This image Owen opens with helped me create a picture of the soldiers all curled up in the trenches curled up together, like homeless people you see on the streets. The way he says “… we…” suggests he was amongst the soldiers in the trenches; this helps me believe what Owen is saying because he was actually there.
In stanza two Owen describes a gas attack on the soldiers in the trenches and how one soldier alerts the others, and instructs them to put their gas masks on:
“Gas! GAS! Quick, boys…”
Owen also describes the man who was alerting the other soldiers of the attack as not managing to get his mask on in time, and that he was like a man on fire. And it was like he was drowning in the gas:
“As under a green sea, I saw him drowning.”
The pace of stanza two is quicker than the rest of the poem, I believe this is because Owen is describing something that happened quickly and he wants the reader to know how fast a gas attack happens.
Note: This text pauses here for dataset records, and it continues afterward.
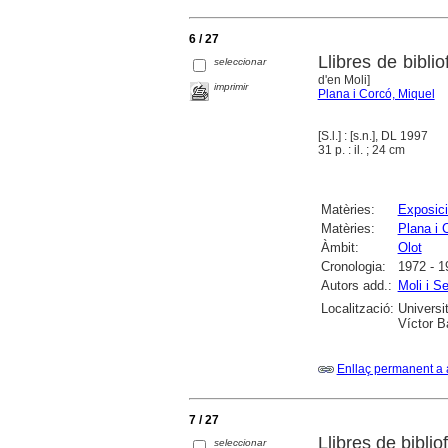
6 / 27
Llibres de bibli
seleccionar
d'en Moli]
imprimir
Plana i Corcó, Miquel
[S.l.] : [s.n.], DL 1997
31 p. : il. ; 24 cm
Matèries:
Exposici
Matèries:
Plana i 
Àmbit:
Olot
Cronologia:
1972 - 1
Autors add.:
Moli i S
Localització:
Universi
Víctor B
Enllaç permanent a 
7 / 27
Llibres de bibli
seleccionar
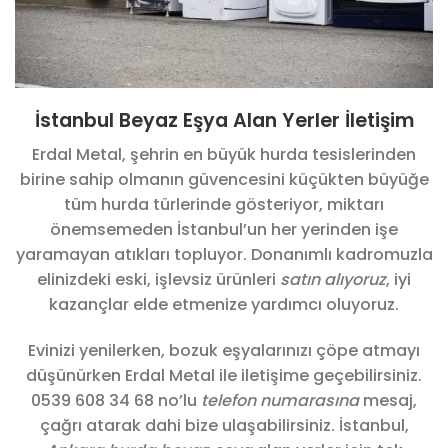
İstanbul Beyaz Eşya Alan Yerler İletişim
Erdal Metal, şehrin en büyük hurda tesislerinden
birine sahip olmanın güvencesini küçükten büyüğe
tüm hurda türlerinde gösteriyor, miktarı
önemsemeden İstanbul’un her yerinden işe
yaramayan atıkları topluyor. Donanımlı kadromuzla
elinizdeki eski, işlevsiz ürünleri
satın alıyoruz
, iyi
kazançlar elde etmenize yardımcı oluyoruz.
Evinizi yenilerken, bozuk eşyalarınızı çöpe atmayı
düşünürken Erdal Metal ile iletişime geçebilirsiniz.
0539 608 34 68 no’lu
telefon numarasına
mesaj,
çağrı atarak dahi bize ulaşabilirsiniz. İstanbul,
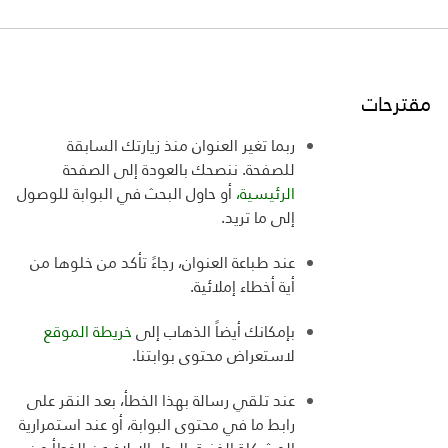
مقترحات
ربما تغير العنوان منذ زيارتك السابقة
للصفحة. ننصحك بالعودة إلى الصفحة
الرئيسية،
أو حاول البحث في البوابة للوصول
إلى ما تريد
.
عند طباعة العنوان، رجاءً تأكد من خلوها من
أية أخطاء إملائية
.
بإمكانك أيضاً الذهاب إلى
خريطة الموقع
لاستعراض
محتوى بوابتنا
.
عند تلقي رسالة بهذا الخطأ، بعد النقر على
رابط ما في محتوى البوابة، أو عند استمرارية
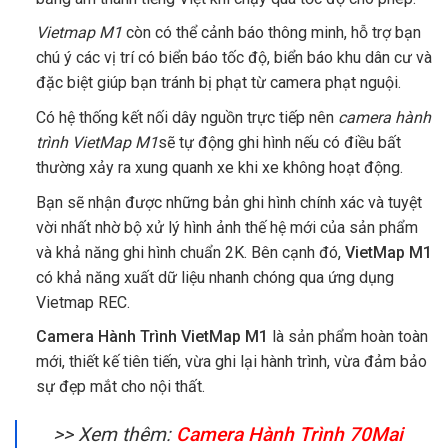
Vietmap M1
còn có thể cảnh báo thông minh, hỗ trợ bạn
chú ý các vị trí có biển báo tốc độ, biển báo khu dân cư và
đặc biệt giúp bạn tránh bị phạt từ camera phạt nguội.
Có hệ thống kết nối dây nguồn trực tiếp nên
camera hành
trình VietMap M1
sẽ tự động ghi hình nếu có điều bất
thường xảy ra xung quanh xe khi xe không hoạt động.
Bạn sẽ nhận được những bản ghi hình chính xác và tuyệt
vời nhất nhờ bộ xử lý hình ảnh thế hệ mới của sản phẩm
và khả năng ghi hình chuẩn 2K. Bên cạnh đó,
VietMap M1
có khả năng xuất dữ liệu nhanh chóng qua ứng dụng
Vietmap REC.
Camera Hành Trình VietMap M1
là sản phẩm hoàn toàn
mới, thiết kế tiên tiến, vừa ghi lại hành trình, vừa đảm bảo
sự đẹp mắt cho nội thất.
>> Xem thêm:
Camera Hành Trình 70Mai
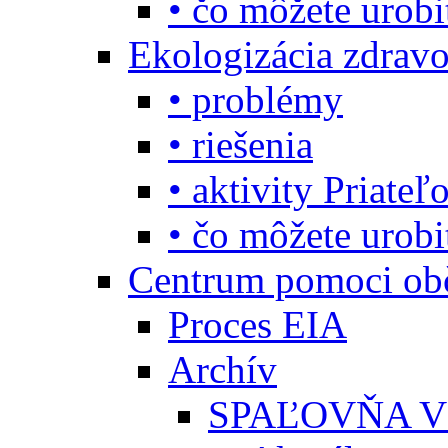
• čo môžete urob
Ekologizácia zdravo
• problémy
• riešenia
• aktivity Priate
• čo môžete urob
Centrum pomoci o
Proces EIA
Archív
SPAĽOVŇA V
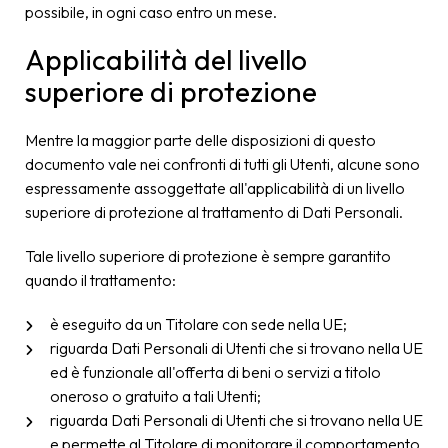
possibile, in ogni caso entro un mese.
Applicabilità del livello
superiore di protezione
Mentre la maggior parte delle disposizioni di questo
documento vale nei confronti di tutti gli Utenti, alcune sono
espressamente assoggettate all'applicabilità di un livello
superiore di protezione al trattamento di Dati Personali.
Tale livello superiore di protezione è sempre garantito
quando il trattamento:
è eseguito da un Titolare con sede nella UE;
riguarda Dati Personali di Utenti che si trovano nella UE
ed è funzionale all'offerta di beni o servizi a titolo
oneroso o gratuito a tali Utenti;
riguarda Dati Personali di Utenti che si trovano nella UE
e permette al Titolare di monitorare il comportamento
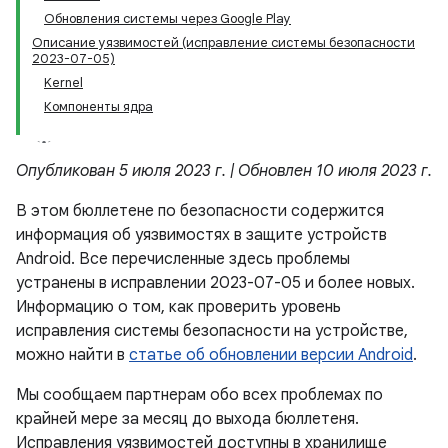
Обновления системы через Google Play
Описание уязвимостей (исправление системы безопасности
2023-07-05)
Kernel
Компоненты ядра
Опубликован 5 июля 2023 г. | Обновлен 10 июля 2023 г.
В этом бюллетене по безопасности содержится
информация об уязвимостях в защите устройств
Android. Все перечисленные здесь проблемы
устранены в исправлении 2023-07-05 и более новых.
Информацию о том, как проверить уровень
исправления системы безопасности на устройстве,
можно найти в
статье об обновлении версии Android
.
Мы сообщаем партнерам обо всех проблемах по
крайней мере за месяц до выхода бюллетеня.
Исправления уязвимостей доступны в хранилище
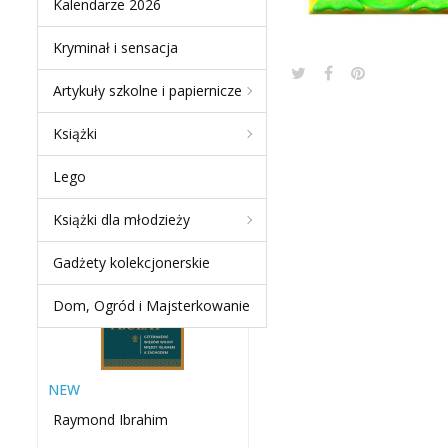
Kalendarze 2026
Kryminał i sensacja
Artykuły szkolne i papiernicze
NEW PRODUCTS
Książki
MIECZ I BUŁAT.
Lego
CZTERNAŚCIE WIEKÓW
WOJNY MIĘDZY ISLAMEM
Książki dla młodzieży
A...
-60 %
Gadżety kolekcjonerskie
Dom, Ogród i Majsterkowanie
NEW
Raymond Ibrahim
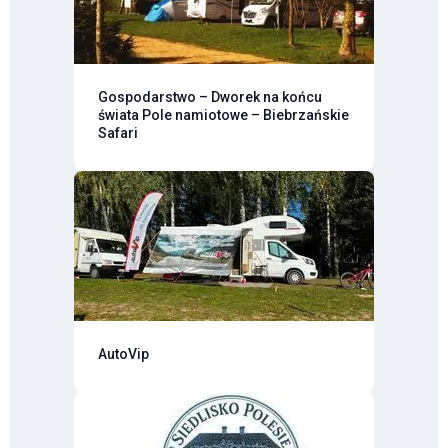
Gospodarstwo – Dworek na końcu
świata Pole namiotowe – Biebrzańskie
Safari
AutoVip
Owen describes a recurring nightmare in stanza three about the soldier, who died, in his nightmare the soldier throws himself towards him coughing as he suffocates:
“He plunges at me, guttering, choking, drowning.”
This stanza maybe shorter than the others but has the same profound effect. It helps me understand what it was like for the soldiers who saw men die, how it would be traumatic to them.
In stanza four Owen explains how an injured soldier was put in a wagon and his head was hanging with his eyes rolling, I think the soldier had been poisoned during a gas attack:
“Behind the wagon that we had flung him in, and watch the white eyes writhing in his face, His hanging face,”
Owen describes the soldier’s fate which is he is going to die, and that he won’t be dying in glory as Owen believes that is a lie:
“…ardent for some desperate glory, the old lie”
In this poem Owen expresses the idea that war is evil by the way he writes by saying that he was there and by stating what he saw. He also gets the message of war being evil across by the description and comparisons he made through out the poem. The first comparison that he makes has major impact on me, when he compares the soldiers to beggars:
“Bent double, like old beggars under sacks,”
This comparison had such a big impact on me as I thought soldiers were proud, brave men and had never considered them being beggars! I think Owen used this for his opening sentence to stun the readers.
Owen shows that war is not as glorious as people have been led to believe by saying that it’s not glorious to die:
“To children ardent for some desperate glory, the old lie”
The Latin quote “Dulce et decorum est pro patria mori” means how sweet and honourable it is to die for ones country. The deaths that Owen describes to not seem sweet and honourable, I don’t think anyone should die that way.
The overall tone of this poem is sadness and strength. This poem makes me feel that trench warfare and fighting for one’s country in World War 1 is not glorious and patriotic, like what I had been led to believe. Now I think it was meaningless and cost millions of lives in the most horrific way possible, I do not think there’s anything honourable about dying in the trenches. The poem has changed my opinion of War in general and especially trench warfare, the poem has shown me that War is evil.